Il nostro percorso all’interno del Salone continua con la visita allo stand di un’altra cantina aderente all’Association: Brisebarre Philippe, di Vouvray. La cantina è composta da 25 ha coltivati a vigna su suoli argilloso-calcarei. Produttore di antica tradizione con aspetto imponente e fare bonario della gente che conosce le vigne, ci propone una degustazione particolarmente interessante, dato che tutti i vini di Vouvray sono prodotti con lo stesso vitigno, il Pineau de la Loire, che qui è il nome locale dello Chenin Blanc. In realtà si distinguono tre sottovarietà ma lo Chenin Blanc (la tipologia Pineau de la Loire ) è senz’altro in percentuale nettamente superiore, tanto che le altre due sono ormai residuali.

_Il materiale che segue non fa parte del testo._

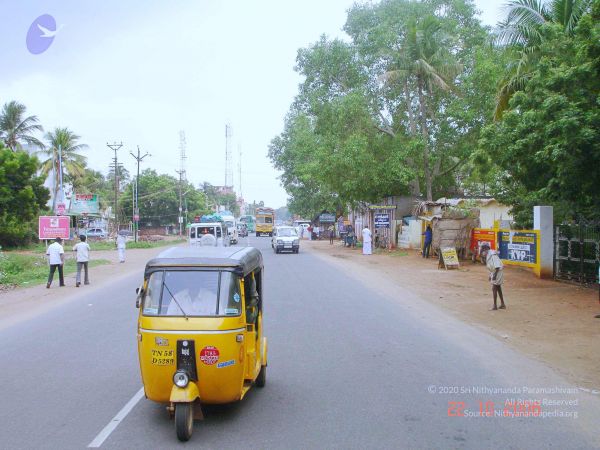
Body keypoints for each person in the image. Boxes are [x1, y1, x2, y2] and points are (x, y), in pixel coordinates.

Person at [480, 243, 506, 311]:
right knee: (498, 288)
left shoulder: (492, 255)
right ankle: (502, 304)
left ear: (486, 249)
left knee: (494, 288)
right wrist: (490, 275)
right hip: (495, 272)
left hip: (498, 272)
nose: (482, 251)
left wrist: (494, 275)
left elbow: (497, 266)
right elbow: (492, 267)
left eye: (483, 249)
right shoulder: (489, 255)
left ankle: (495, 306)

Il primo vino proposto da Philippe è un Vouvray 2012 secco. Viene vinificato poi affinato in acciaio nelle cantine scavate nel calcare ( la stessa roccia dello Champagne). Al naso è floreale con note di acacia, ginestra, fiori di arancio. In bocca è fresco, con una acidità caratteristica e una mineralità che emerge nel finale in una bocca scattante. Passiamo alla degusta
Ma la conferma della versatilità di questo territorio e di questo vitigno ce la fornisce l’accoppiata delle annate 2008-2006 della Cuvée Amédée. L’annata 2008, affinata in tonneaux da 500 litri, sprigiona aromi di tartufo, iodio, spezie e una nota vanigliata ben dosata. In bocca risalta la freschezza e gli umori si fanno terrosi e salini. L’annata 2006 invece parte fruttata, floreale, di forte impronta aromatica, mentre in bocca si apre con un bell’equilibrio fra note grasse e fresche, con bella eleganza anche in chiusura.

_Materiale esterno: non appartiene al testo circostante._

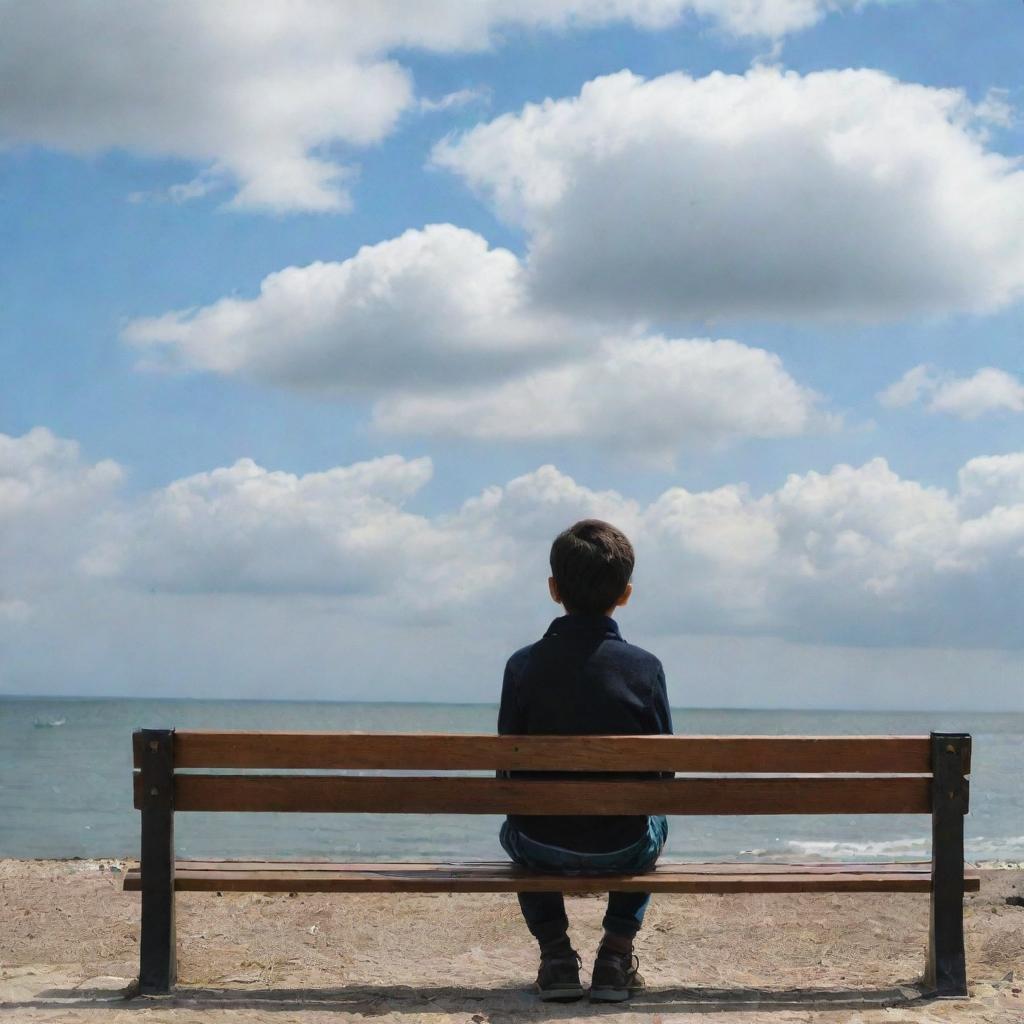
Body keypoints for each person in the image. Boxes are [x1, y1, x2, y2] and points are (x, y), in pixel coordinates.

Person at [497, 518, 673, 1002]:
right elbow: (665, 775)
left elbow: (504, 775)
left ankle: (556, 956)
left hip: (538, 844)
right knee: (652, 820)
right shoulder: (646, 669)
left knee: (520, 816)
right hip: (623, 846)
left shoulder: (522, 666)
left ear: (554, 589)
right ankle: (615, 955)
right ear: (626, 594)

Passiamo poi ai Vouvray demi sec, quelli che hanno creato insieme a molleux la fama della longevità di questi vini. Assaggiamo per prima l’annata 2008 che è stata raccolta intorno al 23 settembre. Al naso apre aull frutta, con ricordi di pera e ananas, in bocca la morbidezza non prevale sulla freschezza che ben si sposa con la nota dolce di apertura. Il finale sapido e quasi “salato” la classifica -anche a detta del produttore- come un’annata dallo stile tipico di Vouvray.
Alla fine della degustazione Philippe tira fuori da sotto il tavolo una bottiglia di Grande Réserve 1990, per mostrarci la capacità di questo vino all’invecchiamento. È stata a suo dire una buona annata e dalle sensazioni che ci ha regalato direi che doveva proprio esserlo: al naso il tartufo si sposa con le spezie, la ginestra, con note balsamiche ed idrocarburiche a commento. In bocca trovi la mela cotta, la cannella e una grassezza e una complessità affascinanti: un classico, nel senso proprio della parola.